Experten sehen ähnliche Probleme bei anderen Massenfertigern der Provinz. „Die neuen Generationen der Wanderarbeiter bekommen im Verhältnis deutlich weniger als ihre Vorfahren“, sagt Liu Kaiming, Leiter eines ortsansässigen Forschungsinstituts. Beim Automobilproduzenten Honda haben die Gewerkschafter die Gunst der Stunde genutzt und einen Streik ausgerufen. Internationale Firmen bezahlen in der Regel bessere Löhne. Die Arbeiter dort verdienen im Schnitt 1500 Yuan (177 Euro) im Monat und verlangen eine Erhöhung auf 2000 bis 2500 Yuan. Der typische Lohn bei Foxconn liegt bei lediglich 900 Yuan.
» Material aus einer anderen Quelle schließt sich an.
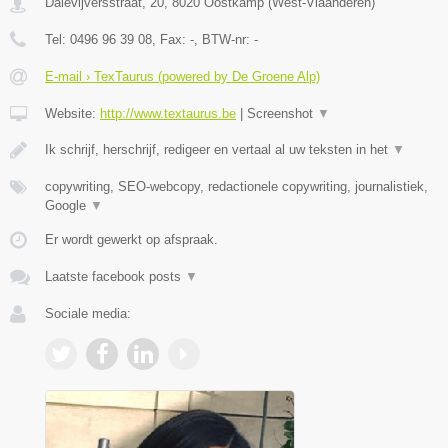
Dalevijversstraat, 20
,
8020
Oostkamp
(
West-Vlaanderen
)
Tel:
0496 96 39 08
, Fax:
-
, BTW-nr:
-
E-mail › TexTaurus (powered by De Groene Alp)
Website:
http://www.textaurus.be
|
Screenshot
▼
Ik schrijf, herschrijf, redigeer en vertaal al uw teksten in het
▼
copywriting, SEO-webcopy, redactionele copywriting, journalistiek,
Google
▼
Er wordt gewerkt op afspraak.
Laatste facebook posts
▼
Sociale media:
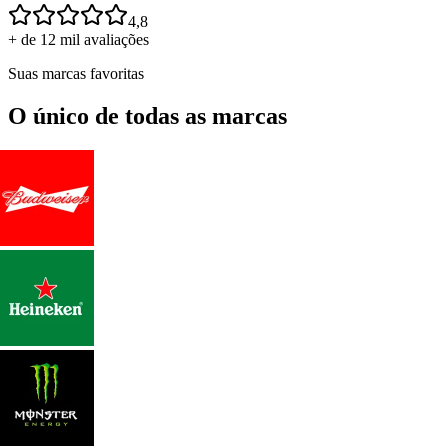
4,8
+ de 12 mil avaliações
Suas marcas favoritas
O único de todas as marcas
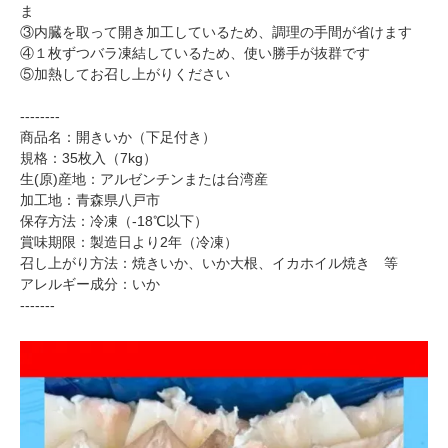
ま
③内臓を取って開き加工しているため、調理の手間が省けます
④１枚ずつバラ凍結しているため、使い勝手が抜群です
⑤加熱してお召し上がりください
--------
商品名：開きいか（下足付き）
規格：35枚入（7kg）
生(原)産地：アルゼンチンまたは台湾産
加工地：青森県八戸市
保存方法：冷凍（-18℃以下）
賞味期限：製造日より2年（冷凍）
召し上がり方法：焼きいか、いか大根、イカホイル焼き 等
アレルギー成分：いか
-------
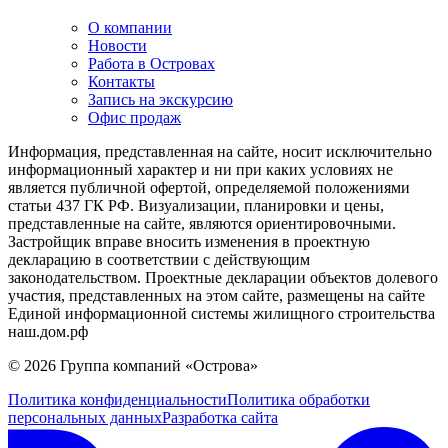
О компании
Новости
Работа в Островах
Контакты
Запись на экскурсию
Офис продаж
Информация, представленная на сайте, носит исключительно
информационный характер и ни при каких условиях не
является публичной офертой, определяемой положениями
статьи 437 ГК РФ. Визуализации, планировки и цены,
представленные на сайте, являются ориентировочными.
Застройщик вправе вносить изменения в проектную
декларацию в соответствии с действующим
законодательством. Проектные декларации объектов долевого
участия, представленных на этом сайте, размещены на сайте
Единой информационной системы жилищного строительства
наш.дом.рф
© 2026 Группа компаний «Острова»
Политика конфиденциальности
Политика обработки
персональных данных
Разработка сайта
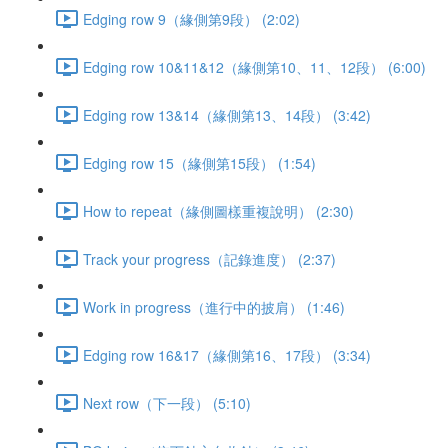
Edging row 9（緣側第9段） (2:02)
Edging row 10&11&12（緣側第10、11、12段） (6:00)
Edging row 13&14（緣側第13、14段） (3:42)
Edging row 15（緣側第15段） (1:54)
How to repeat（緣側圖樣重複說明） (2:30)
Track your progress（記錄進度） (2:37)
Work in progress（進行中的披肩） (1:46)
Edging row 16&17（緣側第16、17段） (3:34)
Next row（下一段） (5:10)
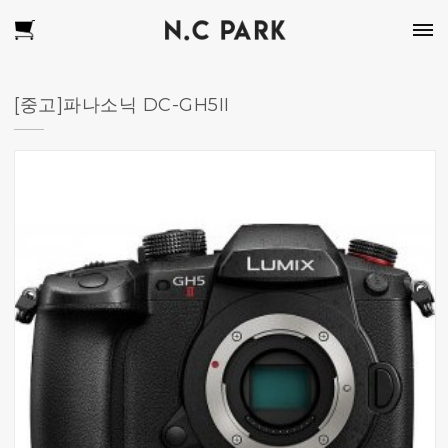
[중고]파나소닉 DC-GH5II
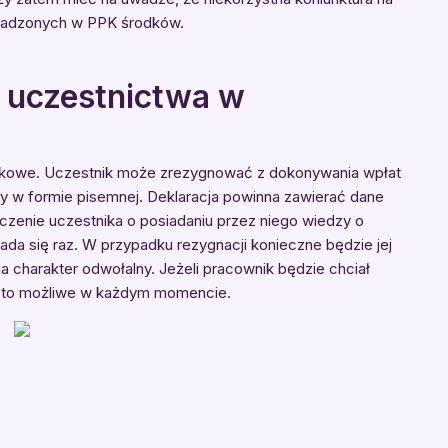
madzonych w PPK środków.
 uczestnictwa w
ązkowe. Uczestnik może zrezygnować z dokonywania wpłat
y w formie pisemnej. Deklaracja powinna zawierać dane
czenie uczestnika o posiadaniu przez niego wiedzy o
kłada się raz. W przypadku rezygnacji konieczne będzie jej
a charakter odwołalny. Jeżeli pracownik będzie chciał
e to możliwe w każdym momencie.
Landesweit hohe Selbstmordrate
Das Wohlstandsgefälle in China wächst weiter und damit auch der Druck auf die ärmeren Bevölkerungsschichten. Nach Angaben der Polizei hatte Nan Gang, das achte Selbstmordopfer, Spielschulden und wurde von seiner Freundin verlassen. „Ihre Eltern stammen aus ländlichen Gegenden, aber viele der jüngeren Arbeiter wurden in den Städten geboren und haben kein Farmland mehr. Sie haben große Träume vom Stadtleben und finden heraus, dass diese Träume nie wahr werden können“, sagt Lu Huilin von der Universität Peking.
Und Patrick Mattimore vom Institut für analytischen Journalismus stellt fest, dass die Weltgesundheitsorganisation WHO Chinas Selbstmordrate mit 14 pro 100.000 Einwohner beziffert. Damit liegt Foxconn noch deutlich unter dem Landesdurchschnitt. Der Traum von einer harmonischen Gesellschaft könnte für China bald zu einem Albtraum werden.